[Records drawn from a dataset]
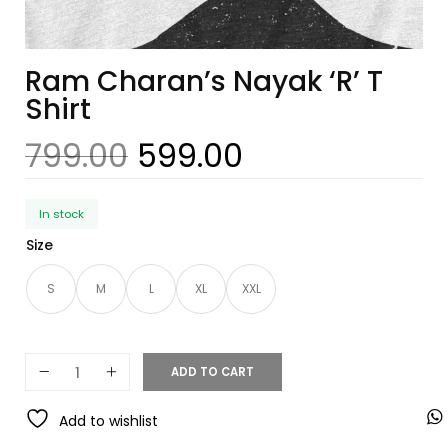
Ram Charan’s Nayak ‘R’ T
Shirt
799.00
599.00
In stock
Size
S
M
L
XL
XXL
ADD TO CART
Add to wishlist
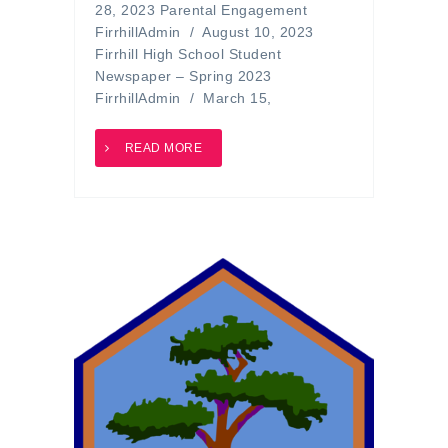
28, 2023 Parental Engagement
FirrhillAdmin / August 10, 2023
Firrhill High School Student
Newspaper – Spring 2023
FirrhillAdmin / March 15,
READ MORE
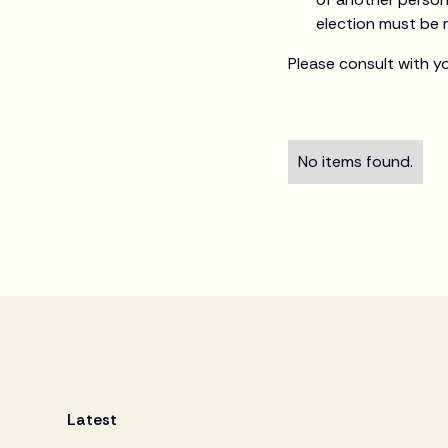
election must be 
Please consult with y
No items found.
Latest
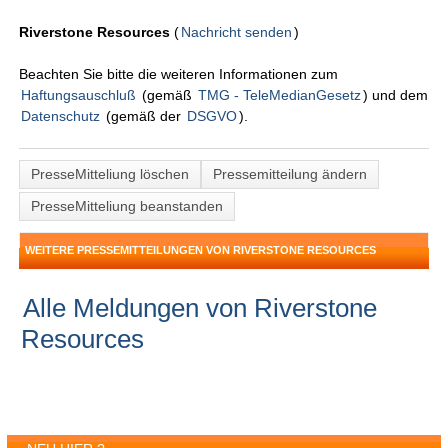
Riverstone Resources
(
Nachricht senden
)
Beachten Sie bitte die weiteren Informationen zum
Haftungsauschluß
(gemäß
TMG - TeleMedianGesetz
) und dem
Datenschutz
(gemäß der
DSGVO
).
PresseMitteliung löschen
Pressemitteilung ändern
PresseMitteliung beanstanden
WEITERE PRESSEMITTEILUNGEN VON RIVERSTONE RESOURCES
Alle Meldungen von Riverstone
Resources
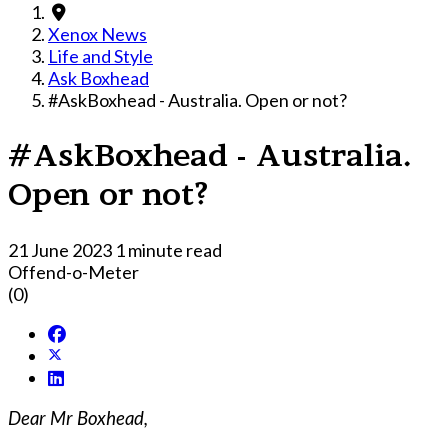
Xenox News
Life and Style
Ask Boxhead
#AskBoxhead - Australia. Open or not?
#AskBoxhead - Australia.
Open or not?
21 June 2023
1 minute read
Offend-o-Meter
(0)
Dear Mr Boxhead,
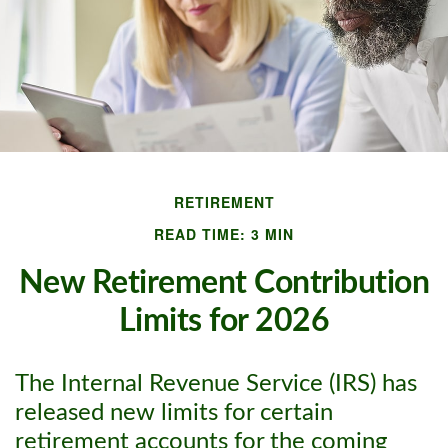
RETIREMENT
READ TIME: 3 MIN
New Retirement Contribution
Limits for 2026
The Internal Revenue Service (IRS) has
released new limits for certain
retirement accounts for the coming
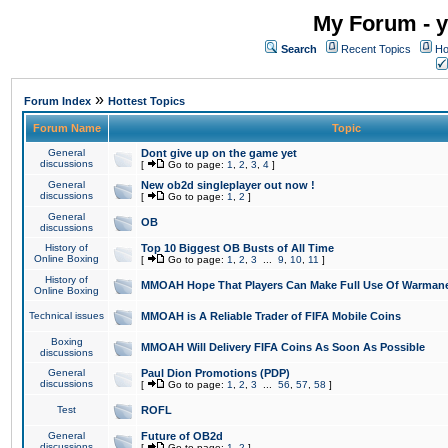
My Forum - y
Search
Recent Topics
Ho
»
Forum Index
Hottest Topics
Forum Name
Topic
General
Dont give up on the game yet
discussions
[
Go to page:
1
,
2
,
3
,
4
]
General
New ob2d singleplayer out now !
discussions
[
Go to page:
1
,
2
]
General
OB
discussions
History of
Top 10 Biggest OB Busts of All Time
Online Boxing
[
Go to page:
1
,
2
,
3
...
9
,
10
,
11
]
History of
MMOAH Hope That Players Can Make Full Use Of Warman
Online Boxing
Technical issues
MMOAH is A Reliable Trader of FIFA Mobile Coins
Boxing
MMOAH Will Delivery FIFA Coins As Soon As Possible
discussions
General
Paul Dion Promotions (PDP)
discussions
[
Go to page:
1
,
2
,
3
...
56
,
57
,
58
]
Test
ROFL
General
Future of OB2d
discussions
[
Go to page:
1
,
2
]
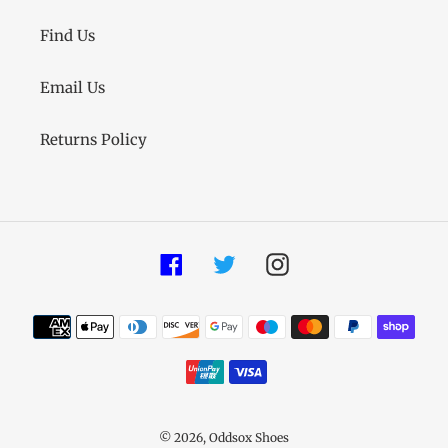
Find Us
Email Us
Returns Policy
Facebook
Twitter
Instagram
Payment
methods
© 2026,
Oddsox Shoes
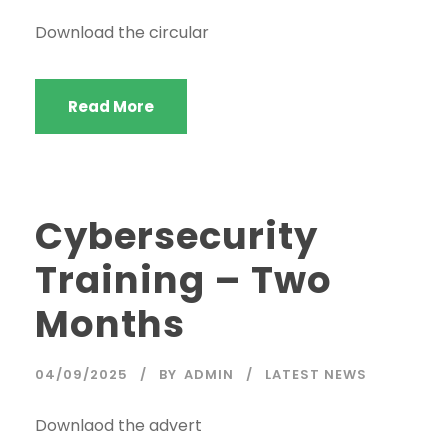
Download the circular
Read More
Cybersecurity
Training – Two
Months
04/09/2025
BY
ADMIN
LATEST NEWS
Downlaod the advert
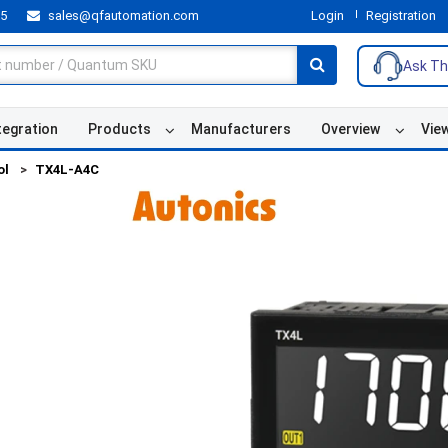
55
sales@qfautomation.com
Login
Registration
Ask Th
tegration
Products
Manufacturers
Overview
Vie
ol
TX4L-A4C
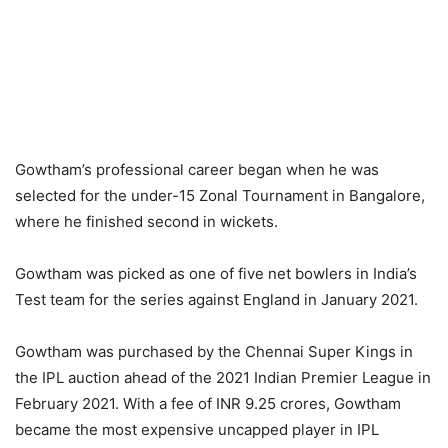
Gowtham’s professional career began when he was
selected for the under-15 Zonal Tournament in Bangalore,
where he finished second in wickets.
Gowtham was picked as one of five net bowlers in India’s
Test team for the series against England in January 2021.
Gowtham was purchased by the Chennai Super Kings in
the IPL auction ahead of the 2021 Indian Premier League in
February 2021. With a fee of INR 9.25 crores, Gowtham
became the most expensive uncapped player in IPL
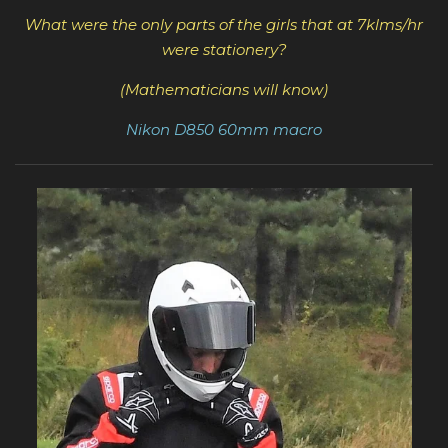
What were the only parts of the girls that at 7klms/hr
were stationery?
(Mathematicians will know)
Nikon D850 60mm macro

**WORK TASK:** The answer must consist of every line above that holds the string "were", copied exactly.

**ANSWER BOX:**
What were the only parts of the girls that at 7klms/hr
were stationery?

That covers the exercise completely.